Confirm your PDF has real, selectable text (not a scanned image) — try highlighting text in your PDF viewer to check.
Upload the file to a PDF to Excel converter.
Download the resulting spreadsheet, which typically places each PDF page on its own sheet.
Review the extracted rows against the original PDF, checking especially for any rows that may have been split or merged incorrectly.
Clean up column headers and remove any stray rows from page headers or footers that got pulled in alongside the actual data.

Tips to improve extraction accuracy

Extract one table at a time when possible. If a PDF contains multiple distinct tables on one page, isolating and converting just the relevant page can reduce confusion in the output compared to extracting an entire multi-table page at once.

Expect to do some manual cleanup. Even well-extracted data often needs a final pass to fix column headers, remove repeated header rows from multi-page tables, and correct any row that got split across two lines in the original PDF.

For one-off, simple data, manual copy-paste might be faster. If you only need a handful of numbers from a short PDF, sometimes directly copying selectable text out of the PDF viewer and pasting into Excel, then using Excel's Text to Columns feature, is quicker than a full extraction.

Cleaning up extracted data efficiently in Excel

Once your data is in Excel, a few built-in features handle most of the common cleanup work quickly.

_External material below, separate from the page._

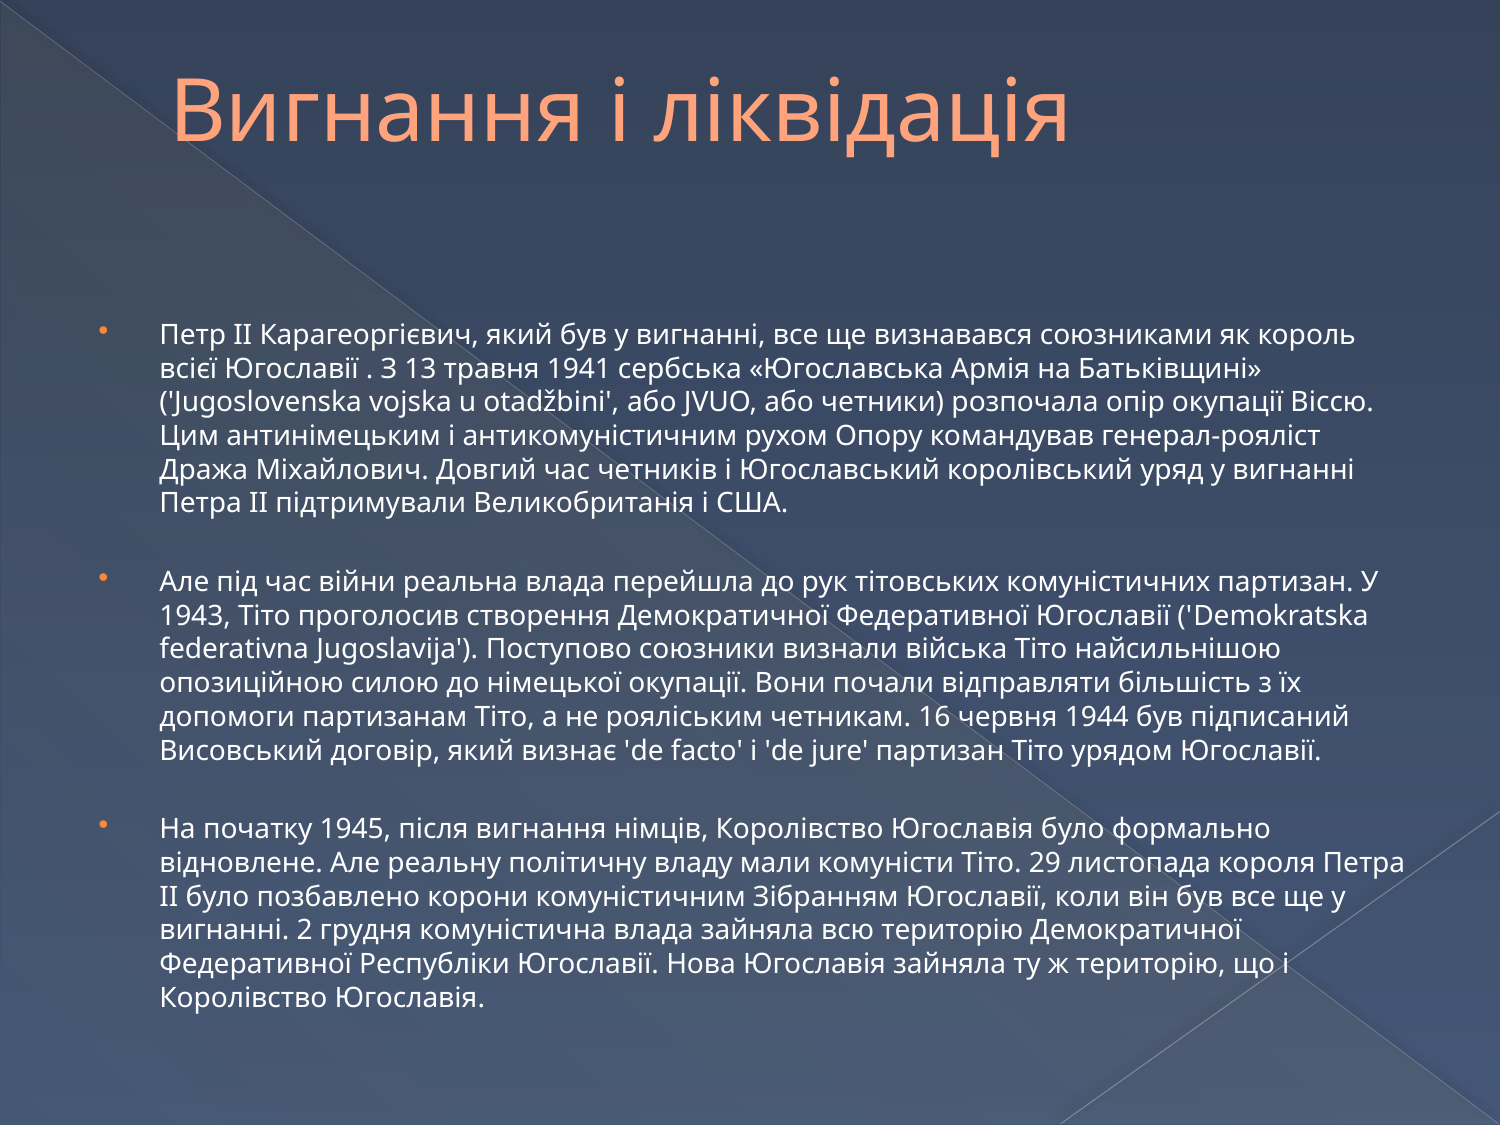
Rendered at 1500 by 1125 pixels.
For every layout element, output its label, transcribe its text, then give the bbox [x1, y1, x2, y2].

list Петр II Карагеоргієвич, який був у вигнанні, все ще визнавався союзниками як король всієї Югославії . З 13 травня 1941 сербська «Югославська Армія на Батьківщині» ('Jugoslovenska vojska u otadžbini', або JVUO, або четники) розпочала опір окупації Віссю. Цим антинімецьким і антикомуністичним рухом Опору командував генерал-рояліст Дража Міхайлович. Довгий час четників і Югославський королівський уряд у вигнанні Петра II підтримували Великобританія і США. Але під час війни реальна влада перейшла до рук тітовських комуністичних партизан. У 1943, Тіто проголосив створення Демократичної Федеративної Югославії ('Demokratska federativna Jugoslavija'). Поступово союзники визнали війська Тіто найсильнішою опозиційною силою до німецької окупації. Вони почали відправляти більшість з їх допомоги партизанам Тіто, а не рояліським четникам. 16 червня 1944 був підписаний Висовський договір, який визнає 'de facto' і 'de jure' партизан Тіто урядом Югославії. На початку 1945, після вигнання німців, Королівство Югославія було формально відновлене. Але реальну політичну владу мали комуністи Тіто. 29 листопада короля Петра II було позбавлено корони комуністичним Зібранням Югославії, коли він був все ще у вигнанні. 2 грудня комуністична влада зайняла всю територію Демократичної Федеративної Республіки Югославії. Нова Югославія зайняла ту ж територію, що і Королівство Югославія. [75, 308, 1425, 1059]
title Вигнання і ліквідація [75, 43, 1425, 274]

Excel's Text to Columns wizard can split a single extracted column into multiple proper columns if your data came through merged together. The Remove Duplicates feature handles any repeated header rows pulled in from a multi-page table. And a quick Find & Replace pass can clean up stray characters or extra whitespace that sometimes comes through in extracted text.

If you just need the text, not a spreadsheet

If your real goal is editable text rather than spreadsheet rows and columns, a PDF to Word conversion will likely give cleaner, more readable results for prose-heavy documents.